It caused a ruckus (is that still a word?) back in 2013. Four years ago, can you imagine? That's when we learned that atmospheric carbon dioxide had broken through the 400 ppm mark for the first time in - well it seemed like forever. Many hundreds of thousands of years to be sure.
Guess what? A scant four years later and we've broken 410 ppm of atmospheric CO2, a level not seen in millions of years. It shouldn't come as much of a surprise. Those fake news, alarmist, climate science hoaxters predicted it would happen this year and, surprise, surprise, they were right - unless it really is a hoax but I wouldn't count on that.
In what’s become a spring tradition like Passover and Easter, carbon dioxide has set a record high each year since measurements began. It stood at 280 ppm when record keeping began at Mauna Loa in 1958. In 2013, it passed 400 ppm. Just four years later, the 400 ppm mark is no longer a novelty. It’s the norm.
“Its pretty depressing that it’s only a couple of years since the 400 ppm milestone was toppled,” Gavin Foster, a paleoclimate researcher at the University of Southampton told Climate Central last month. “These milestones are just numbers, but they give us an opportunity to pause and take stock and act as useful yard sticks for comparisons to the geological record.”
“The rate of increase will go down when emissions decrease,” Pieter Tans, an atmospheric scientist at the National Oceanic and Atmospheric Administration, said. “But carbon dioxide will still be going up, albeit more slowly. Only when emissions are cut in half will atmospheric carbon dioxide level off initially.”

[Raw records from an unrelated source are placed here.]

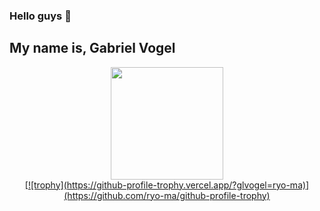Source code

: ### Hello guys 👋
## My name is, Gabriel Vogel
<div align="center">
  <a href="https://github.com/glvogel">
  <img height="180em" src="https://github-readme-stats.vercel.app/api?username=glvogel&show_icons=true&theme=dracula&include_all_commits=true&count_private=true"/>
</div>
  
<div align="center">
  [![trophy](https://github-profile-trophy.vercel.app/?glvogel=ryo-ma)](https://github.com/ryo-ma/github-profile-trophy)
</div>
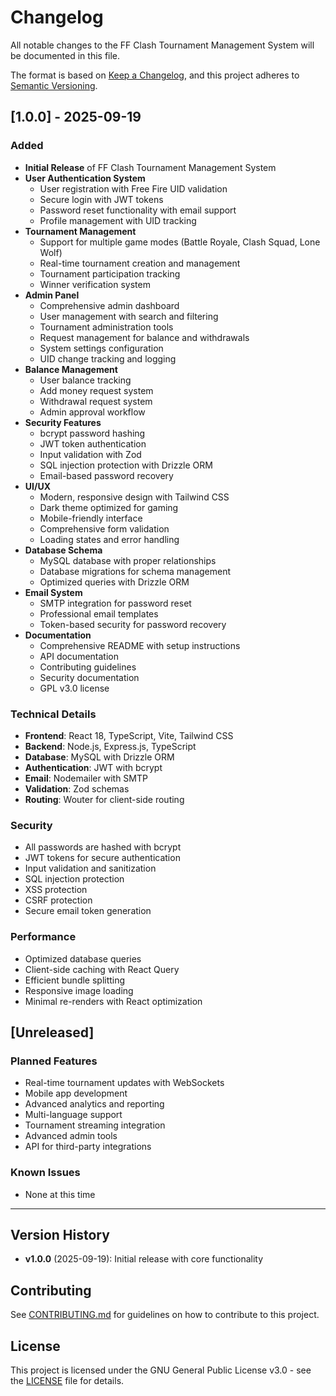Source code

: # Changelog

All notable changes to the FF Clash Tournament Management System will be documented in this file.

The format is based on [Keep a Changelog](https://keepachangelog.com/en/1.0.0/),
and this project adheres to [Semantic Versioning](https://semver.org/spec/v2.0.0.html).

## [1.0.0] - 2025-09-19

### Added
- **Initial Release** of FF Clash Tournament Management System
- **User Authentication System**
  - User registration with Free Fire UID validation
  - Secure login with JWT tokens
  - Password reset functionality with email support
  - Profile management with UID tracking
- **Tournament Management**
  - Support for multiple game modes (Battle Royale, Clash Squad, Lone Wolf)
  - Real-time tournament creation and management
  - Tournament participation tracking
  - Winner verification system
- **Admin Panel**
  - Comprehensive admin dashboard
  - User management with search and filtering
  - Tournament administration tools
  - Request management for balance and withdrawals
  - System settings configuration
  - UID change tracking and logging
- **Balance Management**
  - User balance tracking
  - Add money request system
  - Withdrawal request system
  - Admin approval workflow
- **Security Features**
  - bcrypt password hashing
  - JWT token authentication
  - Input validation with Zod
  - SQL injection protection with Drizzle ORM
  - Email-based password recovery
- **UI/UX**
  - Modern, responsive design with Tailwind CSS
  - Dark theme optimized for gaming
  - Mobile-friendly interface
  - Comprehensive form validation
  - Loading states and error handling
- **Database Schema**
  - MySQL database with proper relationships
  - Database migrations for schema management
  - Optimized queries with Drizzle ORM
- **Email System**
  - SMTP integration for password reset
  - Professional email templates
  - Token-based security for password recovery
- **Documentation**
  - Comprehensive README with setup instructions
  - API documentation
  - Contributing guidelines
  - Security documentation
  - GPL v3.0 license

### Technical Details
- **Frontend**: React 18, TypeScript, Vite, Tailwind CSS
- **Backend**: Node.js, Express.js, TypeScript
- **Database**: MySQL with Drizzle ORM
- **Authentication**: JWT with bcrypt
- **Email**: Nodemailer with SMTP
- **Validation**: Zod schemas
- **Routing**: Wouter for client-side routing

### Security
- All passwords are hashed with bcrypt
- JWT tokens for secure authentication
- Input validation and sanitization
- SQL injection protection
- XSS protection
- CSRF protection
- Secure email token generation

### Performance
- Optimized database queries
- Client-side caching with React Query
- Efficient bundle splitting
- Responsive image loading
- Minimal re-renders with React optimization

## [Unreleased]

### Planned Features
- Real-time tournament updates with WebSockets
- Mobile app development
- Advanced analytics and reporting
- Multi-language support
- Tournament streaming integration
- Advanced admin tools
- API for third-party integrations

### Known Issues
- None at this time

---

## Version History

- **v1.0.0** (2025-09-19): Initial release with core functionality

## Contributing

See [CONTRIBUTING.md](CONTRIBUTING.md) for guidelines on how to contribute to this project.

## License

This project is licensed under the GNU General Public License v3.0 - see the [LICENSE](LICENSE) file for details.
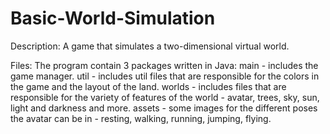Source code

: # Basic-World-Simulation
Description:
A game that simulates a two-dimensional virtual world.

Files:
The program contain 3 packages written in Java:
main - includes the game manager.
util - includes util files that are responsible for the colors in the game and the layout of the land.
worlds - includes files that are responsible for the variety of features of the world - avatar, trees, sky, sun, light and darkness and more.
assets - some images for the different poses the avatar can be in - resting, walking, running, jumping, flying.
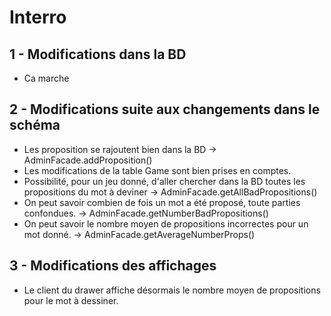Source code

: # Interro

## 1 - Modifications dans la BD
* Ca marche

## 2 - Modifications suite aux changements dans le schéma

* Les proposition se rajoutent bien dans la BD -> AdminFacade.addProposition()
* Les modifications de la table Game sont bien prises en comptes.
* Possibilité, pour un jeu donné, d'aller chercher dans la BD toutes les propositions du mot à deviner -> AdminFacade.getAllBadPropositions()
* On peut savoir combien de fois un mot a été proposé, toute parties confondues. -> AdminFacade.getNumberBadPropositions()
* On peut savoir le nombre moyen de propositions incorrectes pour un mot donné. -> AdminFacade.getAverageNumberProps()

## 3 - Modifications des affichages
* Le client du drawer affiche désormais le nombre moyen de propositions pour le mot à dessiner.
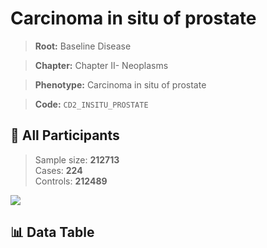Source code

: # Carcinoma in situ of prostate

> **Root:** Baseline Disease  

> **Chapter:** Chapter II- Neoplasms  

> **Phenotype:** Carcinoma in situ of prostate  

> **Code:** `CD2_INSITU_PROSTATE`

## 🧪 All Participants  
> Sample size: **212713**  
> Cases: **224**  
> Controls: **212489**
<img src="/Sensitive/Figures/ALL/Incidence/CD2_INSITU_PROSTATE.png"/>

## 📊 Data Table
<CsvTableMRF src="/Sensitive/Data/ALL/Incidence/COX_CD2_INSITU_PROSTATE.csv"/>

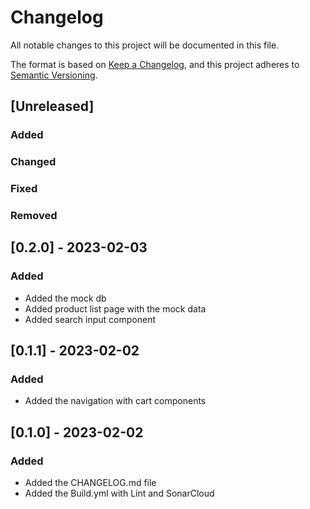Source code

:# Changelog

All notable changes to this project will be documented in this file.

The format is based on [Keep a Changelog](https://keepachangelog.com/en/1.0.0/), and this project adheres to [Semantic Versioning](https://semver.org/spec/v2.0.0.html).

## [Unreleased]

### Added

### Changed

### Fixed

### Removed

## [0.2.0] - 2023-02-03

### Added

- Added the mock db
- Added product list page with the mock data
- Added search input component

## [0.1.1] - 2023-02-02

### Added

- Added the navigation with cart components

## [0.1.0] - 2023-02-02

### Added

- Added the CHANGELOG.md file
- Added the Build.yml with Lint and SonarCloud
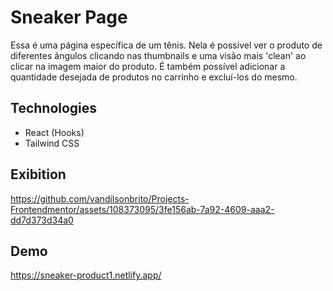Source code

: 
# Sneaker Page

  Essa é uma página específica de um tênis. Nela é possivel ver o produto de diferentes ângulos clicando nas thumbnails e uma visão mais 'clean' ao clicar na imagem maior do produto. É também possível adicionar a quantidade desejada de produtos no carrinho e excluí-los do mesmo.

<h2>Technologies</h2>

  - React (Hooks)
  - Tailwind CSS
  
<h2>Exibition</h2>

https://github.com/vandilsonbrito/Projects-Frontendmentor/assets/108373095/3fe156ab-7a92-4609-aaa2-dd7d373d34a0

<h2>Demo</h2>

https://sneaker-product1.netlify.app/

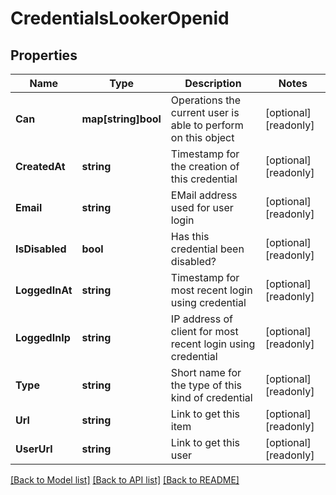 # CredentialsLookerOpenid

## Properties

Name | Type | Description | Notes
------------ | ------------- | ------------- | -------------
**Can** | **map[string]bool** | Operations the current user is able to perform on this object | [optional] [readonly] 
**CreatedAt** | **string** | Timestamp for the creation of this credential | [optional] [readonly] 
**Email** | **string** | EMail address used for user login | [optional] [readonly] 
**IsDisabled** | **bool** | Has this credential been disabled? | [optional] [readonly] 
**LoggedInAt** | **string** | Timestamp for most recent login using credential | [optional] [readonly] 
**LoggedInIp** | **string** | IP address of client for most recent login using credential | [optional] [readonly] 
**Type** | **string** | Short name for the type of this kind of credential | [optional] [readonly] 
**Url** | **string** | Link to get this item | [optional] [readonly] 
**UserUrl** | **string** | Link to get this user | [optional] [readonly] 

[[Back to Model list]](../README.md#documentation-for-models) [[Back to API list]](../README.md#documentation-for-api-endpoints) [[Back to README]](../README.md)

Even when concentrations of carbon dioxide level off, the impacts of climate change will extend centuries into the future. The planet has already warmed 1.8°F (1°C), including a run of 627 months in a row of above-normal heat. Sea levels have risen about a foot and oceans have acidified. Extreme heat has become more common.
All of these impacts will last longer and intensify into the future even if we cut carbon emissions. But we face a choice of just how intense they become based on when we stop polluting the atmosphere.
Right now we’re on track to create a climate unseen in 50 million years by mid-century.
The moral of the story, kids, is that we're not going back to the climate we enjoyed back in the 60s or even the 80s. We're not even going to keep the curious climate we've got today where you never know if next week you'll be golfing or shoveling snow. No, we're in for a far rougher ride than that and we won't have long to wait for the next climate to set in. That gun's already loaded.
The moral concerns our choices for the world our grandkids and theirs will live in, the climate they'll have to endure. We're already beyond the point where we can make their climate nearly as good as the weather we have today. What we can still do, however, and what our prime minister and all the petro-polls of Parliament Hill on both sides of the aisle are so plainly intent on doing is to make their ordeal far worse than necessary. Trudeau and company, just like Harper and company, are banking on bitumen for our prosperity but they're stiffing future generations with the bill.